Klee and two Interior Department lawyers, Barry Roth and Peter Schaumberg, relied on a private sector estimate that recommended the $120 million payment after soliciting several appraisals, all of which were lower, Devaney's report says. It also says at least one career Interior Department official contested the high estimate.
"This is a sweetheart deal for one of the richest landowners in America" that would have been financed by taxpayers, said Keith Ashdown, who has tracked the case for three years as vice president of tax policy at Taxpayers for Common Sense, a Washington-based advocacy group that opposes government waste.
Moreover, it appears that Congress gave the initial deal a thumbs down.
Funding for the transaction, which requires the approval of Congress, was removed from an appropriations measure in 2003 after lawmakers such as Montana Senator Max Baucus, the senior Democrat on the Finance Committee, said they feared it gave `abusive' tax deductions to the family. Baucus asked the inspector general to investigate the agreement on Dec. 16, 2003.
Not surprisingly, the Collier's contributed to the campaign of Jeb Bush and other Republicans.
Two weeks later, Republican Governor Jeb Bush, the president's brother, said he would run for re-election, leading critics to suggest he was seeking to burnish his environmental credentials through the Collier land transaction. ``They wanted to score some points for looking green before the election,''Ashdown said.
Members of the Collier family contributed more than $121,000 to Republican candidates in the last election cycle, including at least $5,000 to Jeb Bush, according to the Washington-based Center for Responsive Politics, which tracks campaign donations.
According to the article, the Colliers' have been dealing with the government for over twenty years. But, it appears that there has been a favorable change in dealings under the current administration.
Under the Reagan administration, the Colliers traded swampland in Florida for property in Phoenix. In the mid-1990s, the family attempted to exchange mineral rights for closed military bases in California and Texas. A deal to swap mineral rights for a closed base in Homestead, Florida, failed in 2000 because career officials in President Bill Clinton's Interior department concluded the surplus base was worth more than the mineral rights.

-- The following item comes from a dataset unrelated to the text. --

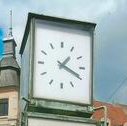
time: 1:19
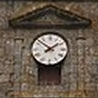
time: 1:51
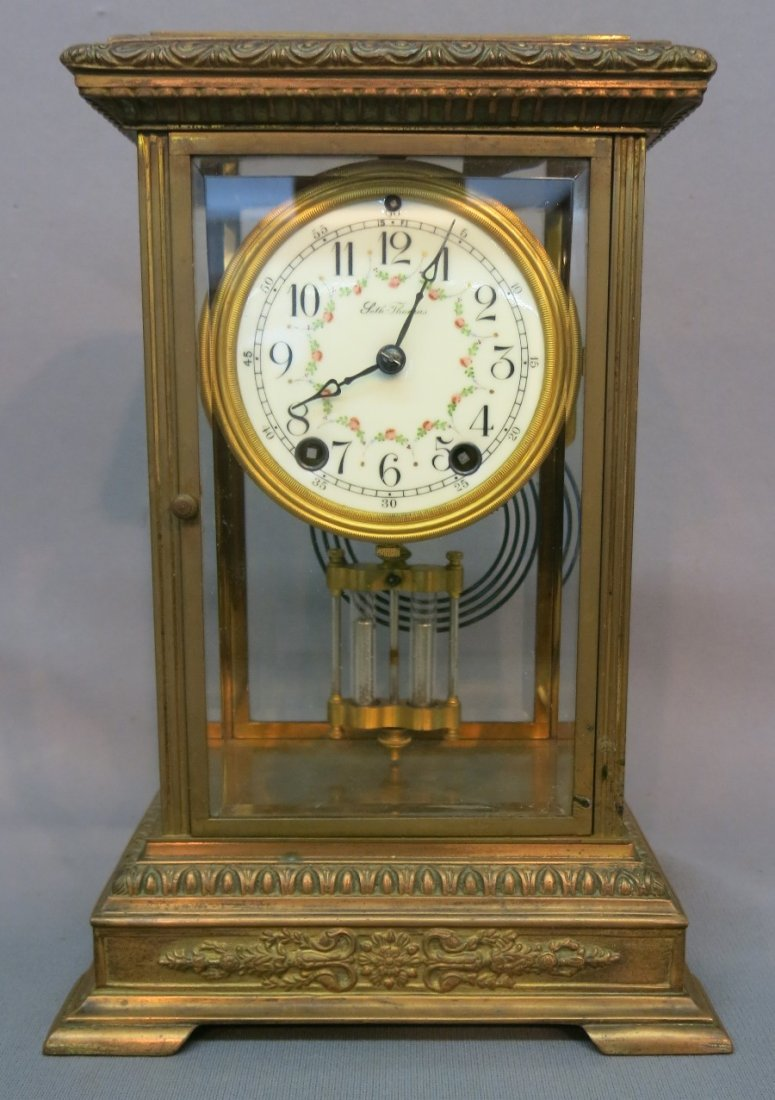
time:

The cash- and tax-break agreement announced by Bush in May 2002 is more generous than any of those earlier arrangements, Devaney's investigation found, according to the people who have read the 51-page report, which is accompanied by about 500 pages of supporting documents.
When Bush took office in January 2001, Klee, Roth and Schaumberg began reviewing Clinton-era appraisals of the Everglades rights, which ranged from a 1996 estimate of $154 million by the Minerals Management Service to $68 million by the same agency in 2000, the report says. The Colliers own about two- thirds of the mineral rights in the Everglades.
And the appraisals are estimated upward, despite evidence that the value should be much less.
The officials ordered a new appraisal in 2001 from the Minerals Management Service, which again valued the cumulative rights at $68 million. They then turned to the National Parks Service, which asked the U.S. Geological Survey for an estimate. The Geological Survey said the rights were worth between $5 million and $20 million.
Klee, Roth and Schaumberg finally hired Earth Science Associates, Inc., a Long Beach, California consultant to the oil and gas industry, to analyze the other estimates. The company's president, John Grace, concluded the rights were worth between $31 million and $140 million, according to the report.
The Interior Department used Grace's range of values to come up with the $120 million appraisal, according to Devaney's report. Klee, now the general counsel at the Environmental Protection Agency, didn't return a call seeking comment.